I am tracking my body weight in a spread sheet but I want to improve the experience by using R. I was trying to find some information about time series analysis in R but I was not succesful.

The data I have here is in the following format:

date -> weight -> body-fat-percentage -> water-percentage

e.g. 10/08/09 -> 84.30 -> 18.20 -> 55.3

What I want to do

plot weight and exponential moving average against time

How can I achieve that?

+3  A: 

Read the data into R using x <- read.csv(filename). Make sure the dates come in as character class and weight as numeric.
Then use the following:

require(zoo)
require(forecast) # Needed for the ses function
x$date <- as.Date(x$date,"%m/%d/%Y") # Guessing you are using the US date format
x$weight <- zoo(x$weight,x$date) # Allows for irregular dates
plot(x$weight, xlab="Date", ylab="Weight") # Produce time plot
ewma <- as.vector(fitted(ses(ts(x$weight)))) # Compute ewma with parameter selected using MLE
lines(zoo(ewma,x$date),col="red") # Add ewma line to plot
Rob Hyndman
There is the problem I have been facing in the past. All tutorials I found use a frequency. The data I have here are dates. I pretty much recorded my weight everyday. Once in a while I forgot it though. The result is, that there is no clear frequency but a date -> weight relationship.
Christian Stade-Schuldt
I've modified my answer to allow for irregular dates and no specified frequency.
Rob Hyndman
I tried your solution the chart works but when it comes to the smoothing I get the an error, that the object "wt" cannot be found.
Christian Stade-Schuldt
+1  A: 

Looks like you need to handle an irregularly spaced time series, so ts is not an option. Use one of the other time series libraries. zoo is the most widely used, but some other options are timeSeries, xts, fts, and its. Have a look at the CRAN view: http://cran.r-project.org/web/views/TimeSeries.html.
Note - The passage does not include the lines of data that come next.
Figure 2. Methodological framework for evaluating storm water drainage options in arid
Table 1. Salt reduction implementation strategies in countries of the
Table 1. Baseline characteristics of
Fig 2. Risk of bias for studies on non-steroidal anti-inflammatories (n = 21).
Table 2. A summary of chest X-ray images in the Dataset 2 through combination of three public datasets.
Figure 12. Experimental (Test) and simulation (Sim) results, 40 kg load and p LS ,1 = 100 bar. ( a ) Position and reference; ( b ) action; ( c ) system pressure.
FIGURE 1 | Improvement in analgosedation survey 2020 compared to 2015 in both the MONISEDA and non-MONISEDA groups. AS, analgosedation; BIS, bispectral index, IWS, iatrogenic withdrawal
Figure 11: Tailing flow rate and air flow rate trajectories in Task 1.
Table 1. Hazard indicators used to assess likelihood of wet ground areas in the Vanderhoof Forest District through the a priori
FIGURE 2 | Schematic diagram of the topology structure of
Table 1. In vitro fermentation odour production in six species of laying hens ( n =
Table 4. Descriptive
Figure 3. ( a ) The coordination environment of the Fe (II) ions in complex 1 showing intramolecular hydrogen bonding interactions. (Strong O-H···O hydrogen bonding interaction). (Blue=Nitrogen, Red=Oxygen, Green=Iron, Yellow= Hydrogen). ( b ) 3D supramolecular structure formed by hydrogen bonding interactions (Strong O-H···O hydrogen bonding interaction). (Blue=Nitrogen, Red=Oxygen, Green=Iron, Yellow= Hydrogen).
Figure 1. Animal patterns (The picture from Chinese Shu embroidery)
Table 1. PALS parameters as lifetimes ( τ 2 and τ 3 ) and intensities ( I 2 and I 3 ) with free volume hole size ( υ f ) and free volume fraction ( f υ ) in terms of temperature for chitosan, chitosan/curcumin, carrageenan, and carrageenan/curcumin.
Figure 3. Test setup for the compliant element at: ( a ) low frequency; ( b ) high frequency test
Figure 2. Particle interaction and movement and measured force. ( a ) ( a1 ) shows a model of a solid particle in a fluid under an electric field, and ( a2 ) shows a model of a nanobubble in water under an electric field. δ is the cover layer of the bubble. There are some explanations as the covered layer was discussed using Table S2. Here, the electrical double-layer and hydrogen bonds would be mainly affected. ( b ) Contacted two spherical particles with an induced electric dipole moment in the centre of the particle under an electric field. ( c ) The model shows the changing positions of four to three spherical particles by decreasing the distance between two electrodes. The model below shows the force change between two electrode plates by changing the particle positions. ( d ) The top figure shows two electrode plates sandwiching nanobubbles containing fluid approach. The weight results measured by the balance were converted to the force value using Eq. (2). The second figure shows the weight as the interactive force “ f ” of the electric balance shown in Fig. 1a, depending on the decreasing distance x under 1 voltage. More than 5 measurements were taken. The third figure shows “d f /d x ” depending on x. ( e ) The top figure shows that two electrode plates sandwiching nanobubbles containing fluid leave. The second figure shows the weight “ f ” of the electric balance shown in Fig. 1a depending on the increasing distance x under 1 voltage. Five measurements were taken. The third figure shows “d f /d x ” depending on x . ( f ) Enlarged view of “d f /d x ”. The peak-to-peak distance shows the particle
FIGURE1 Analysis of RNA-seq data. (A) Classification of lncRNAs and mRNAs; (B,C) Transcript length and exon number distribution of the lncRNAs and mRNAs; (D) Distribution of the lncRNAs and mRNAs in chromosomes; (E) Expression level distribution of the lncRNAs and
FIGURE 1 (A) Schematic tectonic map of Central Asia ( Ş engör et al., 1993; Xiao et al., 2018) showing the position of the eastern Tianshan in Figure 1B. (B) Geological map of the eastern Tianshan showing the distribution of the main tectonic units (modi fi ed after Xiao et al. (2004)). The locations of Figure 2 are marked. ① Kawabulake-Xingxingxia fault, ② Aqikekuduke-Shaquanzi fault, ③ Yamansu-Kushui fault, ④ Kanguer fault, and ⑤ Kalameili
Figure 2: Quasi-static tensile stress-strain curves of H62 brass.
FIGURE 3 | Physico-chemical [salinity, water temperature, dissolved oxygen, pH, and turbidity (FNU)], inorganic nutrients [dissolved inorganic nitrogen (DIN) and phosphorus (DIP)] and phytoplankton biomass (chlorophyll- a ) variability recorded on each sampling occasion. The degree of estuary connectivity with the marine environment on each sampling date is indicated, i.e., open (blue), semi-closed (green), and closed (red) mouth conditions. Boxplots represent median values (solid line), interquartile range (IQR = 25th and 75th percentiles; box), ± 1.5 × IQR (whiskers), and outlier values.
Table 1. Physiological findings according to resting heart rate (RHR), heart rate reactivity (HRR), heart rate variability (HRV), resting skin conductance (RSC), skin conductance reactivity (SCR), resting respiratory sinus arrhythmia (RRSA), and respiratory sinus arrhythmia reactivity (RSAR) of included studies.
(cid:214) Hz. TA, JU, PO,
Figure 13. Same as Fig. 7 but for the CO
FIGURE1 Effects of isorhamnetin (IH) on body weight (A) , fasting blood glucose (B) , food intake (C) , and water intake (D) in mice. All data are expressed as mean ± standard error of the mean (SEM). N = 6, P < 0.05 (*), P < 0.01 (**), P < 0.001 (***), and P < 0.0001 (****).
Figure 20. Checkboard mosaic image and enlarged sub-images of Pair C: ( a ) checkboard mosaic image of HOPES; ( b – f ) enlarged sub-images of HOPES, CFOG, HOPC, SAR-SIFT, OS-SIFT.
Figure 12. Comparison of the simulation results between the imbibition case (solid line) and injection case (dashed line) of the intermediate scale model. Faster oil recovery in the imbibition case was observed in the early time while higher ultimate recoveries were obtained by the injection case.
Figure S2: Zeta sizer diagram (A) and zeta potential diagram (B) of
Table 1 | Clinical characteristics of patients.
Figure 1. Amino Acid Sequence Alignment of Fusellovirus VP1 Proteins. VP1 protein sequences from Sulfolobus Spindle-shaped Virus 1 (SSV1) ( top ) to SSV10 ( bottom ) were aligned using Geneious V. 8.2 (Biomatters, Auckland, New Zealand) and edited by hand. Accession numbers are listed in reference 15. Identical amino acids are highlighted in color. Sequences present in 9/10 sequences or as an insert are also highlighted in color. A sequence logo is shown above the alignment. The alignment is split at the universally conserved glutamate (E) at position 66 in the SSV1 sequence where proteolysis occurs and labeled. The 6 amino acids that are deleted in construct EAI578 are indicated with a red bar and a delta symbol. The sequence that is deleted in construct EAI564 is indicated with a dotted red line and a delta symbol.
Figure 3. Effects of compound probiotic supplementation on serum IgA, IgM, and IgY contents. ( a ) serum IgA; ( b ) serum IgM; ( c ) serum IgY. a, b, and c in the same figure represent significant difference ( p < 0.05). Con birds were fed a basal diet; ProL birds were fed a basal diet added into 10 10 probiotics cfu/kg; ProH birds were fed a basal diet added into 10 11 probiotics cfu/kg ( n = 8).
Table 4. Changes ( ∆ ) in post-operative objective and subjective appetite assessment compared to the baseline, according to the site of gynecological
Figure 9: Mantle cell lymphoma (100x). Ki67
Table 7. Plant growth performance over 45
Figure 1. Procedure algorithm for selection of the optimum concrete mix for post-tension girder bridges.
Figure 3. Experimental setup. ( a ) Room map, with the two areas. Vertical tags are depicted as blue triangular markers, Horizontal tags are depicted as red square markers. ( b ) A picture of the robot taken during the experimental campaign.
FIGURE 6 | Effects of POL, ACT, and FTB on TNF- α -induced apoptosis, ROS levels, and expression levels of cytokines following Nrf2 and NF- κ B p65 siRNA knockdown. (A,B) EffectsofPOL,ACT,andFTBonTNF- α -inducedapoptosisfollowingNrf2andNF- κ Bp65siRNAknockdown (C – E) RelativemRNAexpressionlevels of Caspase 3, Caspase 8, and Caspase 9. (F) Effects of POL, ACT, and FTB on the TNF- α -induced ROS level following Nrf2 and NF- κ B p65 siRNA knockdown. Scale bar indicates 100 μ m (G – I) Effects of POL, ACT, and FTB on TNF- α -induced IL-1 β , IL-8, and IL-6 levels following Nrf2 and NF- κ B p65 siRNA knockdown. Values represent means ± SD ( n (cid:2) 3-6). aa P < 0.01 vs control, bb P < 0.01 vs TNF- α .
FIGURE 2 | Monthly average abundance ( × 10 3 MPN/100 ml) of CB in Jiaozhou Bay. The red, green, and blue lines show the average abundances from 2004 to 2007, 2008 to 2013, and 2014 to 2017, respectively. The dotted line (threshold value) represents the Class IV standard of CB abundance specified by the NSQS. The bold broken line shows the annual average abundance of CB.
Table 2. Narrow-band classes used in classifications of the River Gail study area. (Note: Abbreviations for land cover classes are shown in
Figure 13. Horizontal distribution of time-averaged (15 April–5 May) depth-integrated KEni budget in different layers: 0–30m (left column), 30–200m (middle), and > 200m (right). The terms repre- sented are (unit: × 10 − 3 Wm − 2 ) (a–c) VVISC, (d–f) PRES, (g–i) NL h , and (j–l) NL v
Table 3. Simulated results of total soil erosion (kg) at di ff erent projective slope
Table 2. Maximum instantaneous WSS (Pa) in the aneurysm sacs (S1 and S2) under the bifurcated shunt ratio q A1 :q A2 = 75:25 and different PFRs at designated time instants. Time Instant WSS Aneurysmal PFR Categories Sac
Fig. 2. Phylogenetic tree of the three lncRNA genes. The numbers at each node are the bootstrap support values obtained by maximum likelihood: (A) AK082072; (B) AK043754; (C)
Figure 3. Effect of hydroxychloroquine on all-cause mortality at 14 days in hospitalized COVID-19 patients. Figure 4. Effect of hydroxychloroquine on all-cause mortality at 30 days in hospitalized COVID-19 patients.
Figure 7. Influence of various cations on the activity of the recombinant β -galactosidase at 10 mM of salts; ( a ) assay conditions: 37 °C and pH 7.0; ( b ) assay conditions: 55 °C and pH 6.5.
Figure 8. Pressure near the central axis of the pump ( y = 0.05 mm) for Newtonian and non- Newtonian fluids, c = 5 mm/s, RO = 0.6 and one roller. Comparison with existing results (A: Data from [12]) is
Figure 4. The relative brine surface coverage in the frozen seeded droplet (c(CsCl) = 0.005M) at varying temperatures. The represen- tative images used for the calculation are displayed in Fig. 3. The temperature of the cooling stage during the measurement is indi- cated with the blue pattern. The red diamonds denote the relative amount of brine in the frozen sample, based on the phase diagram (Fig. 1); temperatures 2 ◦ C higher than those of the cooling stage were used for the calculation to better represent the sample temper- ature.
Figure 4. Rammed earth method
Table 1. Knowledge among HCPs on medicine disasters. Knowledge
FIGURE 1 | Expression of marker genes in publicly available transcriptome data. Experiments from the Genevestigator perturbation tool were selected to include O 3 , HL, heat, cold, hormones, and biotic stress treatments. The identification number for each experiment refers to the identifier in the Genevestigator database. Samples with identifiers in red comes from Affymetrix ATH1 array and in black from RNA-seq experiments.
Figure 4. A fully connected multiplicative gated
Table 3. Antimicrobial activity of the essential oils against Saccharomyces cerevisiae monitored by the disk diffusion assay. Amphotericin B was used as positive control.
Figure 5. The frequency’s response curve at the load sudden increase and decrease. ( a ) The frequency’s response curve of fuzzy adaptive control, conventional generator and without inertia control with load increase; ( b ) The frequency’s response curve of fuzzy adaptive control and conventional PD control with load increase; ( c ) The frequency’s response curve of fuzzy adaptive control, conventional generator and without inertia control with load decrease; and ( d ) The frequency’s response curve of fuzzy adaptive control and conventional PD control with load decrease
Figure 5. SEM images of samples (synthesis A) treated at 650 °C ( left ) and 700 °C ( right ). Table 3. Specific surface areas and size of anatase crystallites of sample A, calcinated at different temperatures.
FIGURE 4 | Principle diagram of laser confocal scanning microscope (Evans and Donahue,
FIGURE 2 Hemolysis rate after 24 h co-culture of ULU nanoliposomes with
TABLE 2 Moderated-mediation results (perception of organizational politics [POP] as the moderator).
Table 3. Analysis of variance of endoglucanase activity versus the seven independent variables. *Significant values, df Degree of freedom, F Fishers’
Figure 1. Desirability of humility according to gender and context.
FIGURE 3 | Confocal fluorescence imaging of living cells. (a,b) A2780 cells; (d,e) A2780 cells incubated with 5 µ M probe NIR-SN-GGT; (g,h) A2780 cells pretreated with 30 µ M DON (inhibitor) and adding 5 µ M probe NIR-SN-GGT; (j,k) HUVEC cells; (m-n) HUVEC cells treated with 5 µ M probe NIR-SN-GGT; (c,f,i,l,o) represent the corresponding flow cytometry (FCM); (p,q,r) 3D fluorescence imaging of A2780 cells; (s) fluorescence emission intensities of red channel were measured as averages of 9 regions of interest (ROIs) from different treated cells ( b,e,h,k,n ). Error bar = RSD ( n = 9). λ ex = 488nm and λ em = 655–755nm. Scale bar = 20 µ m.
One challange that I can see right now is your date format. I suggest either reformatting the date first in your data or else using the format() function in R, but you will need to convert those into a Date or POSIX object in R to use it with a time series package.

You can use the read.zoo() function to read in your file a a time series. Also have a look at the vignette. For the EWMA, I believe that there are several options there too. Rmetrics and TTR both have versions.

I'll post an example when I get to a computer. Incidentally, there are many resources available on this subject. Have a look at this ebook: http://www.rmetrics.org/ebooks/TimeSeriesFAQ.pdf.

Shane
A: 

There is a really good book on Time Series in R just came out this summer

http://www.amazon.com/Introductory-Time-R-Use/dp/0387886974

if you'd like to dig deeper into the subject.